On rappelle enfin que le CSE détient une mission générale de promouvoir la santé, la sécurité et l’amélioration des conditions de travail dans l’entreprise et réalise des enquêtes en matière d’accidents du travail ou de maladies professionnelles ou à caractère professionnel (article L2312-5 du code du travail). Son droit d’alerte en cas par exemple de danger grave et imminent ou d’atteinte au droit des personnes lui permet également d’agir en cas de risque sur la santé physique et mentale des salariés (articles L.2312-59 et s.).

Question n°2
« Un élu peut-il mettre en ligne un procès-verbal de réunion de CSE à disposition du grand public , »
 

► La réponse de Stéphanie Ménégakis-Lacheré, juriste à l’Appel Expert

 Les textes ne font aucune référence à une quelconque diffusion à l’extérieur du procès-verbal

Dans l’équipe du CSE, un élu souhaitait mettre le procès-verbal de réunion à disposition du grand public sur internet. Voyons tout d’abord les règles de diffusion des PV : selon l’article L.2315-35 du code du travail, « le procès-verbal des réunions du comité social et économique peut, après avoir été adopté, être affiché ou diffusé dans l’entreprise par le secrétaire du comité, selon des modalités précisées par le règlement intérieur du comité ». Force est de constater que ce texte ne fait aucune référence à une quelconque diffusion extérieure du procès-verbal. Quant aux personnes extérieures à l’entreprises susceptibles de pouvoir recevoir le document, il est communément admis que les experts qui assistent le CSE peuvent en être destinataires.
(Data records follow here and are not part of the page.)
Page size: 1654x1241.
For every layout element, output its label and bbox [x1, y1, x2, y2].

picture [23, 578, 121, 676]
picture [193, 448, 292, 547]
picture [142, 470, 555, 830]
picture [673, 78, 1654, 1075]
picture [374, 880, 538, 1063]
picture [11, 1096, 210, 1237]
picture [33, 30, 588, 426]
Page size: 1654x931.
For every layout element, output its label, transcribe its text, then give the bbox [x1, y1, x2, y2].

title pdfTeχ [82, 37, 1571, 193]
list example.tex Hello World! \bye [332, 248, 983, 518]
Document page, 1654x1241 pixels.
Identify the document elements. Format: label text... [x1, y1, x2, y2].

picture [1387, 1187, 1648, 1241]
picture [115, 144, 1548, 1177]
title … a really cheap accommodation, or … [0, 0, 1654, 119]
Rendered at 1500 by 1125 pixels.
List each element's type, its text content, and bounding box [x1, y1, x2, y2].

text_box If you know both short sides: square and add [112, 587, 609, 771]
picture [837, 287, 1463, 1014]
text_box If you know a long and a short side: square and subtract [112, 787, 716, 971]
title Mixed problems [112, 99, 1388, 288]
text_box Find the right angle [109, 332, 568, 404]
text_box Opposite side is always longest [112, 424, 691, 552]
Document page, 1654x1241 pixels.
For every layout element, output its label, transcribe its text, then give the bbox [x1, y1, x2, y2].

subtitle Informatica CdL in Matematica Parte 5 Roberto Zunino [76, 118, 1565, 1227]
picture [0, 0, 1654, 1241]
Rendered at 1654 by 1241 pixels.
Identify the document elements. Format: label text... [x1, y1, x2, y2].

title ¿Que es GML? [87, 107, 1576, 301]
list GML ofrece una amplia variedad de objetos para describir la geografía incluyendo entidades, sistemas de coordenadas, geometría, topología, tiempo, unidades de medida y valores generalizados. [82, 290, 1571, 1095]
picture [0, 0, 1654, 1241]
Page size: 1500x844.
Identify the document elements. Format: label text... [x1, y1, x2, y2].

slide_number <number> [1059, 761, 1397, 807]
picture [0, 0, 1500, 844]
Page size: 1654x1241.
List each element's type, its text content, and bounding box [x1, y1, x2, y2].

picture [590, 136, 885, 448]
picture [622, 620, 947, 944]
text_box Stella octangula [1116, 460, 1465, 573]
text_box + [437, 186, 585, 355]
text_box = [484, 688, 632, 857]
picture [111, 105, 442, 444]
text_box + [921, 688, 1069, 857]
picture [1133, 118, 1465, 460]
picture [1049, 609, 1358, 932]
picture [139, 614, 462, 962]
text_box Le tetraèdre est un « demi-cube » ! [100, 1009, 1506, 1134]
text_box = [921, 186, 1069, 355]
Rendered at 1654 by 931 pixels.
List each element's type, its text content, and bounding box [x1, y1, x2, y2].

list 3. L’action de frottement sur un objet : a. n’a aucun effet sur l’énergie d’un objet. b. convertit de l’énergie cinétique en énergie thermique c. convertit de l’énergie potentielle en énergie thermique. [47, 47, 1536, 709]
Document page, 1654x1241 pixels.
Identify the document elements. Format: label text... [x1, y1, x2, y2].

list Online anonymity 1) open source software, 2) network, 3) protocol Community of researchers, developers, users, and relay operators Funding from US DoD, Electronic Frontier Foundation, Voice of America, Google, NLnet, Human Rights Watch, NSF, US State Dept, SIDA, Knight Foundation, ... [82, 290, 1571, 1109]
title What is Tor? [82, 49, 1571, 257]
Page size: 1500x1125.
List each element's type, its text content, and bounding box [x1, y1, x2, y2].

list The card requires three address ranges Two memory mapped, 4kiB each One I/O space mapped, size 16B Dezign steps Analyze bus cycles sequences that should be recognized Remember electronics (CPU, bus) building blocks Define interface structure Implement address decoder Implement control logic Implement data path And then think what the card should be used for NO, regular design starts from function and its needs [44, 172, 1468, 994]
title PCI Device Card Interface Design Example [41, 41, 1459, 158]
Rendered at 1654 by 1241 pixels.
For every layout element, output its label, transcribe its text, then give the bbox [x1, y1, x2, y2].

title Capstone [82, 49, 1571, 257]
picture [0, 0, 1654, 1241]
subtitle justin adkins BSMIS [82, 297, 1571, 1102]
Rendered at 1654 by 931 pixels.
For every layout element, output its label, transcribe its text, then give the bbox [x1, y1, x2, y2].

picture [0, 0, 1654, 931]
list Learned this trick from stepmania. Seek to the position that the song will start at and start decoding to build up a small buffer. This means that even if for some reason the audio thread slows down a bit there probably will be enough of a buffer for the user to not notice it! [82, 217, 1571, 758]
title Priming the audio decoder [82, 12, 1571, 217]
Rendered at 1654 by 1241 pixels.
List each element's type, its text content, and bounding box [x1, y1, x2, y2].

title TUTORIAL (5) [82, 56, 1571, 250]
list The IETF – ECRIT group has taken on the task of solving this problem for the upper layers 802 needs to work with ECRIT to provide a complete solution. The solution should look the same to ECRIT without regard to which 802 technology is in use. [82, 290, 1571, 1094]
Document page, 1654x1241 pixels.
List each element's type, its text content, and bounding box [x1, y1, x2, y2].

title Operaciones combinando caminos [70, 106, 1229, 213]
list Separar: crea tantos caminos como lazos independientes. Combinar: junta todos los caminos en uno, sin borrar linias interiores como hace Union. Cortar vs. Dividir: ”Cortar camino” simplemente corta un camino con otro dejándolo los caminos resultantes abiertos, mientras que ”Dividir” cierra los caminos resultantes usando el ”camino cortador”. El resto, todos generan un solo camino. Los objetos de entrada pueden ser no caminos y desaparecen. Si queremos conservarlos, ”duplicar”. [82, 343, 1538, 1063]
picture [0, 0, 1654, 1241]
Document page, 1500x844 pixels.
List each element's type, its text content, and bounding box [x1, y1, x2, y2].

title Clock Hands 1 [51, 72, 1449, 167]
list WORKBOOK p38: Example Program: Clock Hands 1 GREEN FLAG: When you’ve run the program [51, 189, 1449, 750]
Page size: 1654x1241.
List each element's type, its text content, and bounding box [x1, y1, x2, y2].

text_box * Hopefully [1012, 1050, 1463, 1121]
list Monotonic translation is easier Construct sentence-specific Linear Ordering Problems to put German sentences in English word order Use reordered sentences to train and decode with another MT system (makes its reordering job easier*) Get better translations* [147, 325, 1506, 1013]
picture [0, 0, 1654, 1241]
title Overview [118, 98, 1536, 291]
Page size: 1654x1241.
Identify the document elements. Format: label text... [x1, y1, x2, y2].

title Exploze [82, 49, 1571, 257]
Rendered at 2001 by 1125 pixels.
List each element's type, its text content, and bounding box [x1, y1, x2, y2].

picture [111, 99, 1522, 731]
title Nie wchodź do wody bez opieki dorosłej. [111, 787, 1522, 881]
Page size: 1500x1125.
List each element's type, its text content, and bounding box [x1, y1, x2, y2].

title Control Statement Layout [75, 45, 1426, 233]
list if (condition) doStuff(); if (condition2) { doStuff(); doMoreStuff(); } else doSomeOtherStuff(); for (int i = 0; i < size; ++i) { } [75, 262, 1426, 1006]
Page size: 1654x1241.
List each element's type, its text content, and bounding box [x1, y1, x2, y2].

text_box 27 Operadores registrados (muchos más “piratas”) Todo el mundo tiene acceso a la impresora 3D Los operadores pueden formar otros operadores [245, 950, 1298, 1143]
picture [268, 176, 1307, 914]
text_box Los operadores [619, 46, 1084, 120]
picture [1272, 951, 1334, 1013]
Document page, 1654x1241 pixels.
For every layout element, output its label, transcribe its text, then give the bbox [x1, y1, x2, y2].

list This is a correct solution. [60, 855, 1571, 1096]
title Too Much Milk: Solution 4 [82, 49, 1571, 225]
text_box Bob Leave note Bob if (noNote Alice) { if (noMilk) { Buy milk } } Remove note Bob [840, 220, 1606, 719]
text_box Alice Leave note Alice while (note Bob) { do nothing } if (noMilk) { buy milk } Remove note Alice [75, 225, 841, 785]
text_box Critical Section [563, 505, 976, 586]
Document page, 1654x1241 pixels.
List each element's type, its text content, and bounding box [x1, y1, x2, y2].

En revanche, comme l’a tranché la Cour d’appel de Grenoble dans un arrêt du 31 janvier 1985, le comité d’entrerprise ne peut transmettre les procès-verbaux à des tierces personnes dans le cadre de leurs recherches universitaires. Les experts autorisés à recevoir les PV se conçoivent donc au sens strict comme étant uniquement ceux qui assistent les CSE. Il faut donc être vigilant quant à la qualité des personnes destinataires si on transmet les PV hors de l’entreprise.

 

Question n°3
« Que risque l’employeur qui refuse d’envoyer par voie postale le matériel de vote à un salarié ? »
 

► La réponse de Stéphanie Ménégakis-Lacheré, juriste à l’Appel Expert

L’employeur doit respecter les dispositions du protocole d’accord préélectoral. A défaut, l’élection pourrait être annulée ​
 

Voici le contexte de cette question : une salariée se trouve hors métropole, en Outre-mer, au moment des élections. Afin de pouvoir voter, elle demande l’envoi du matériel de vote (il peut s’agir de codes d’accès à la plateforme de vote, ou de bulletins par exemple). L’employeur envisage alors de s’en abstenir en arguant que l’absence de vote de la salariée serait sans conséquence sur le résultat des votes. Ce raisonnement doit être écarté : l’employeur doit respecter les dispositions du protocole d’accord préélectoral qui prévoit le vote par correspondance. La question de l’influence réelle d’une absence de vote sur les résultats du scrutin nécessiterait une étude au cas par cas, en fonction de l’effectif et du contexte du vote. On trouve beaucoup de jurisprudence sur ces sujets, les contentieux sont nombreux et peuvent aller jusqu’à l’annulation des élections. Par exemple, dans un arrêt de la chambre sociale de la Cour de cassation du 21 octobre 1985, les juges ont considéré que justifie sa décision d’annuler les élections le tribunal qui constate que 13 salariés d’un établissement n’avaient pas eu normalement à leur disposition le matériel de vote par correspondance et qu’ils n’avaient pas été en mesure de voter en temps utile, ce qui avait eu une incidence sur les résultats du scrutin, le quorum (1) de 57 n’ayant pas été atteint, seuls 55 votes ayant été exprimés. On peut bien sûr ajouter que l’employeur s’abstenant de faire parvenir à la salariée le matériel de vote porte atteinte à ses droits électoraux fondamentaux.

(1) Le quorum est atteint lorsque le nombre de suffrages valablement exprimés (hormis les bulletins blancs et nuls) est au moins égal à la moitié du nombre des électeurs inscrits.

(*) le groupe auquel appartient Les Editions Législatives, éditeur d’actuEL-CSE.fr.